EMPAT

724 331 1.2K
                                    

"Halo? Bagaimana? Sudah kau urus?"

"Sudah, Tuan. Saya sudah memesan tiket penerbangan untuk besok jam satu siang. Barang-barang Anda juga sudah saya kemas. Apa ada lagi yang Anda perlukan?"

"Tidak, tidak ada lagi. Kau sudah bekerja keras."

"Ah, baiklah. Terima kasih, Tuan. Kalau begitu saya tutup tele-"

"Tunggu! Tahan sebentar!" sergah pria itu teringat sesuatu. "Bisa sekalian kau ... kemas semua barang di ruangan itu? Maaf, merepotkan. Tapi barang-barang itu sangat penting bagiku."

"Oh, baiklah. Akan kukemasi sekalian, Tuan. Apa ada lagi?"

"Tidak, itu saja. Tolong kemasi dengan baik. Jika sudah selesai jemput aku di kafe biasa."

"Baik, Tuan. Saya tutup dulu."

"Baiklah."

Tit!

Angkasa membanting ponselnya, cukup kuat hingga menarik atensi para pengunjung kafe. Tak terkecuali wanita bersurai lurus sebahu yang tengah menyesap secangkir kopi hitam polos. Ia sempat tersentak, namun segera menetralisir ekspresinya mengingat tujuannya datang kemari.

"Sepertinya bukan hal mudah menyuruhnya membereskan barang-barangmu," ujarnya basa-basi.
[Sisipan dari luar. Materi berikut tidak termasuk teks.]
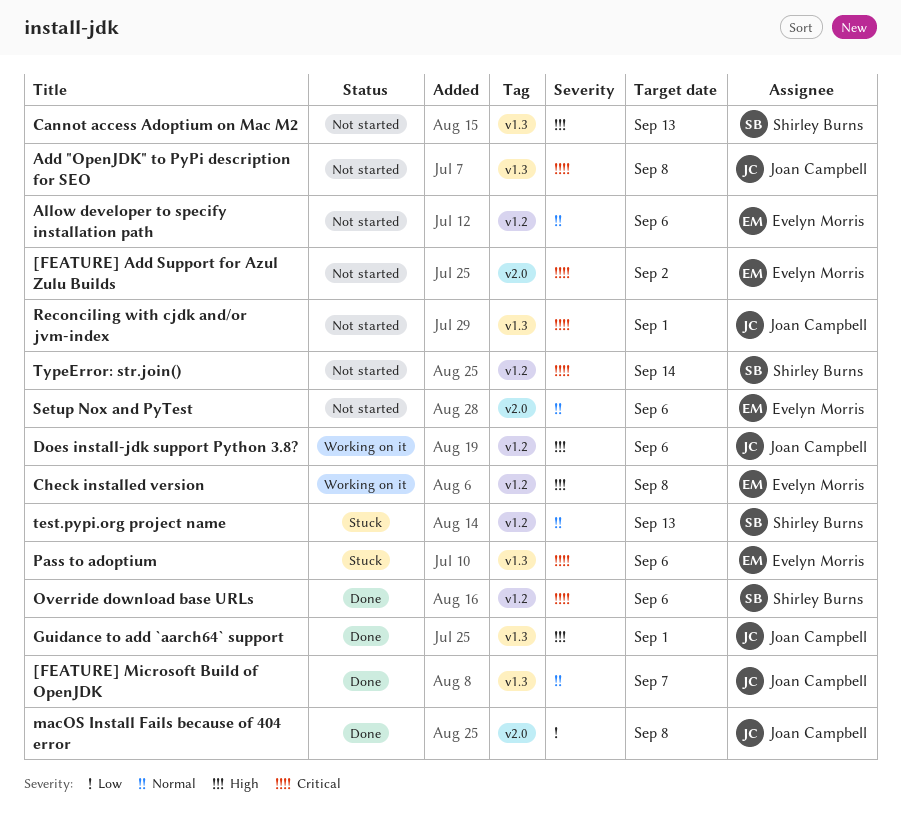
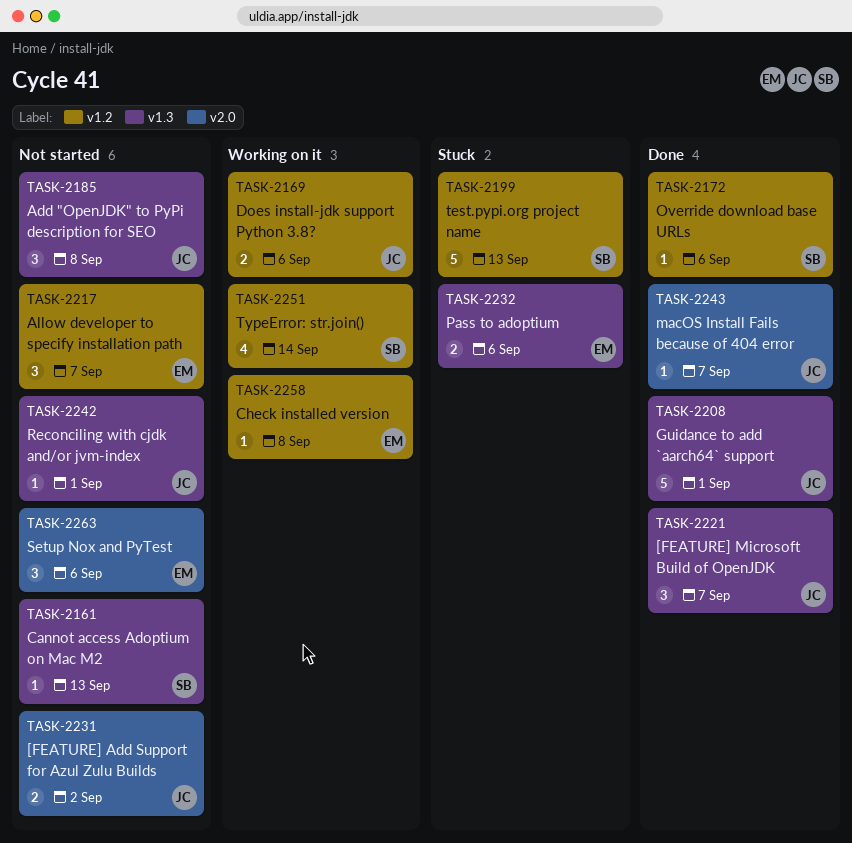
[FEATURE] Add Support for Azul Zulu Builds, owner: Evelyn Morris -> Joan Campbell
Allow developer to specify installation path, due: Sep 6 -> Sep 7
macOS Install Fails because of 404 error, due: Sep 8 -> Sep 7
TypeError: str.join(), status: Not started -> Working on it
Pria itu menghela napas, membenarkan ucapan wanita di depannya. "Iya. Benda itu memang sangat penting. Bisa jadi masalah kalau aku sempat melupakannya."

Berpikir sejenak, wanita pemilik nama Margaretha Maria itu mengulas senyum tipis. "Baiklah, aku tidak suka basa-basi. Langsung saja pada intinya."

Angkasa segera duduk tegak. "Apa yang ingin anda sampaikan hingga harus menemuiku di sini?"

"Aku ingin membeli lukisanmu," pungkasnya tegas tanpa beban.

"Maaf, tapi lukisanku bukan untuk dijual," sahut Angkasa tak kalah tegas.

"Kau yakin? Ini akan menguntungkan bagimu. Akan ada pameran lukisan di galeriku tak lama lagi. Dan aku ingin kau turut ambil bagian di dalamnya. Bila dilihat dari koleksi lukisan pribadimu di media sosial, kau memang pantas berdiri bersama para seniman kelas atas lainnya. Tentu, aku yakin pameran ini akan sukses dan menguntungkan kedua belah pihak. Bagaimana menurutmu?"

"Maaf, tapi jawabanku tetap tidak. Aku melukis bukan untuk uang. Aku melukis karena hobi, karena aku bisa melupakan sejenak realita yang keji. Aku harap kau mengerti itu."

Kedua alis Margaretha naik. Tak menduga akan sesulit ini membujuk seorang pria yang terpaut 3 tahun lebih muda darinya. "Baiklah, aku mengerti. Bagaimana bila membuat replikanya? Ini tidak akan merugikanmu, bukan? Lukisan aslinya tetap ada padamu. Hanya saja harga replikanya tentu lebih murah ketimbang lukisan aslinya."

"Jawabanku masih sama. Membuat replika sebuah karya tanpa seizin pelukisnya sama saja dengan melanggar hak cipta."

"Jadi maksudmu kau tidak setuju?"

"Sekarang kau mengerti maksudku."

Kali ini Margaretha tertawa lepas. Untuk pertama kalinya sebagai Presdir Galeri Seni Waldeinsamkeit, ia ditolak secara terang-terangan. "Aku tak menyangka ternyata bisa sesulit ini membujuk pria muda sepertimu. Boleh aku tahu apa yang menjadi alasanmu untuk berkarya di atas kanvas?"

"Hanya hobi. Itu saja. Bukan demi uang, bukan demi ketenaran. Aku hanya ingin menyalurkan sekaligus mengasah bakatku. Salahkah itu?"

"Tidak. Aku hanya merasa kau seperti menyembunyikan sesuatu."